I walked around town today in a fog of my own creation, hearing only the low wrong note that had sounded in me during a conversation I'd just had, hearing it over and over and over, parsing every word of that quiet missing of beats that's happening where harmony should be. I realize now that I carried on this way for a good hour, maybe more--all the time it took me to make my way through back lanes to the big and shiny new John Lewis, all the time it took me to find their gloves and pick a pair to replace the ones I absently left in the cab home from the train station Friday night, all the time I fingered the purple silk dress from the Hobbs window, there for sale on the department store floor, all the time I chose a pillow and pillow cover for my reading chair.
It quieted a little by the time I reached the music store, picked out a book of scales and a book of manuscript paper, made my way out into the darkening side road, tried to figure out from the falling light just what time it was.

[Items listed in a dataset]
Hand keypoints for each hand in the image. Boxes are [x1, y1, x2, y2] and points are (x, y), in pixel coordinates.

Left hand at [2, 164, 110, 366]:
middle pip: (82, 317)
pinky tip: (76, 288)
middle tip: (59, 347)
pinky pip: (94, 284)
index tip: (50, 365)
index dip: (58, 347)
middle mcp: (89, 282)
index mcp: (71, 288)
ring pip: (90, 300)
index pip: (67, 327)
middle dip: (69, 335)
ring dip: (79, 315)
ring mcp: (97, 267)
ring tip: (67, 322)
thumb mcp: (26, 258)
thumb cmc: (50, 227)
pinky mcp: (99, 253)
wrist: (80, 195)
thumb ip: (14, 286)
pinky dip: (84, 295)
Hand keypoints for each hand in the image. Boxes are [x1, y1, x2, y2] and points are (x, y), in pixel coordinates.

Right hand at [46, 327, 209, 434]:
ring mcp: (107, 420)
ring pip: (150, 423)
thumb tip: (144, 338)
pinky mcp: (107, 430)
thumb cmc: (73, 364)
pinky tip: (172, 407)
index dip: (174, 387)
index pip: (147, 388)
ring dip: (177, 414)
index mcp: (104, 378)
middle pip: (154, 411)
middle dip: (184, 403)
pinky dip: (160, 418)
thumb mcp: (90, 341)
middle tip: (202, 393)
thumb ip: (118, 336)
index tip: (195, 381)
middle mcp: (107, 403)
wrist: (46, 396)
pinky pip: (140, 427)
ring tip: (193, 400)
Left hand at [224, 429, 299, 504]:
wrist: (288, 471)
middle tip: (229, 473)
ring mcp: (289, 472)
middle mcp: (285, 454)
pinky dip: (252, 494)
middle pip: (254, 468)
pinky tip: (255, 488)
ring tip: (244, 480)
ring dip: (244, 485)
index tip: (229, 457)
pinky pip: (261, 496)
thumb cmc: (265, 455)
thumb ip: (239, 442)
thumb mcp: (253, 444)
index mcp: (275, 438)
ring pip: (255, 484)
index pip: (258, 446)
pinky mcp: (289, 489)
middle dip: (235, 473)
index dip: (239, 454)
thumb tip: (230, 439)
* * *
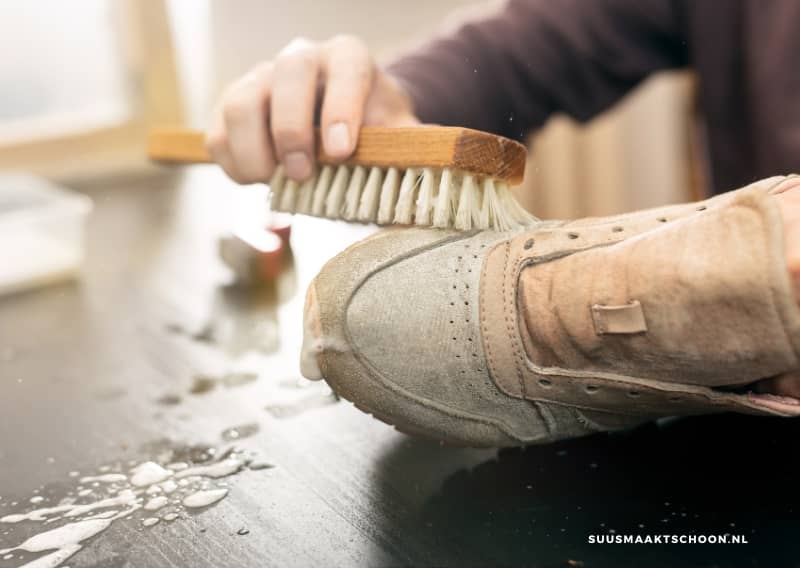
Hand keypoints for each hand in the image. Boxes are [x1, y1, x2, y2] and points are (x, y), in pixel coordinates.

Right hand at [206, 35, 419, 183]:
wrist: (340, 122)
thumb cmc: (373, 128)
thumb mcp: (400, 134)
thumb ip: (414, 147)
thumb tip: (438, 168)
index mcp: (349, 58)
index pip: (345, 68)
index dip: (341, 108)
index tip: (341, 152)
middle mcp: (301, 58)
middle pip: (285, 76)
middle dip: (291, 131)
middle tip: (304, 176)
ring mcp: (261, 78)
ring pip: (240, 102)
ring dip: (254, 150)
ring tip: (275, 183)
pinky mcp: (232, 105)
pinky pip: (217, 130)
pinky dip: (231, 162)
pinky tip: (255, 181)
---
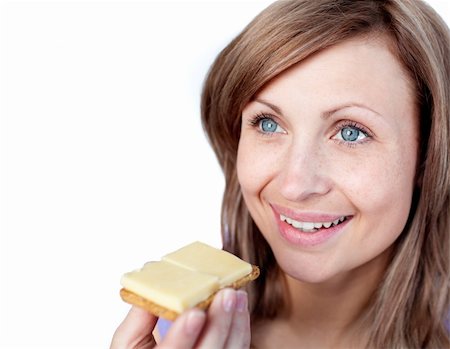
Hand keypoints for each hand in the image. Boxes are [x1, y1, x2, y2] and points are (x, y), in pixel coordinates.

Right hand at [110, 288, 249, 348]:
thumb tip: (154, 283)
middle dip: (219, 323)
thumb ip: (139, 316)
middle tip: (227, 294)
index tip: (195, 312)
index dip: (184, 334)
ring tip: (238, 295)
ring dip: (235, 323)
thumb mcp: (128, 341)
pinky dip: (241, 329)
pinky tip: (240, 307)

§ **REQUIRED WORK**
A - According to the passage about walking around town, why did the narrator pick out a pair of gloves at John Lewis?
B - Retype the passage about walking around town, everything from "I walked around" down to "my reading chair.".
C - Write what comes next in the passage about walking around town, starting after its final sentence.

§ **PER-TASK ANSWERS**
A - The new gloves were meant to replace the ones the narrator had absently left in the cab home from the train station on Friday night.

B -
I walked around town today in a fog of my own creation, hearing only the low wrong note that had sounded in me during a conversation I'd just had, hearing it over and over and over, parsing every word of that quiet missing of beats that's happening where harmony should be. I realize now that I carried on this way for a good hour, maybe more--all the time it took me to make my way through back lanes to the big and shiny new John Lewis, all the time it took me to find their gloves and pick a pair to replace the ones I absently left in the cab home from the train station Friday night, all the time I fingered the purple silk dress from the Hobbs window, there for sale on the department store floor, all the time I chose a pillow and pillow cover for my reading chair.

C -
But it didn't stop altogether until I heard the man on Clare Bridge, the ripple of bass notes running up from his silhouette. It was dark enough by then--though it was only, I could see by the Clare clock, 4:40--that at first all I knew was sourceless sound. I had heard the notes while I was still in the college's court; I slowed down as I emerged between the court and the bridge, pausing in hopes that they'd sound again. And they did, and I followed them and found him. From where I was, he was ageless, maybe an undergraduate, maybe not, and rather than walk further and risk his stopping, I stayed in shadow where I was, took pictures of the tree, another tree I've come to love, pretended to be looking out toward the river
when actually I was rapt and reaching for a wordless note to leave with him, one I didn't find, didn't need because someone he knew walked up, stopped his evening song by greeting him, brought him back to the speech of familiars. And so it was that as I passed I didn't even smile.
Today was like that. When I finally had the chance to practice my own music, it was all I could do to quiet my head enough to be with what I was playing. There's so much I continue not to understand, so much that seems likely to remain utterly beyond comprehensibility, that sometimes I can't stand it.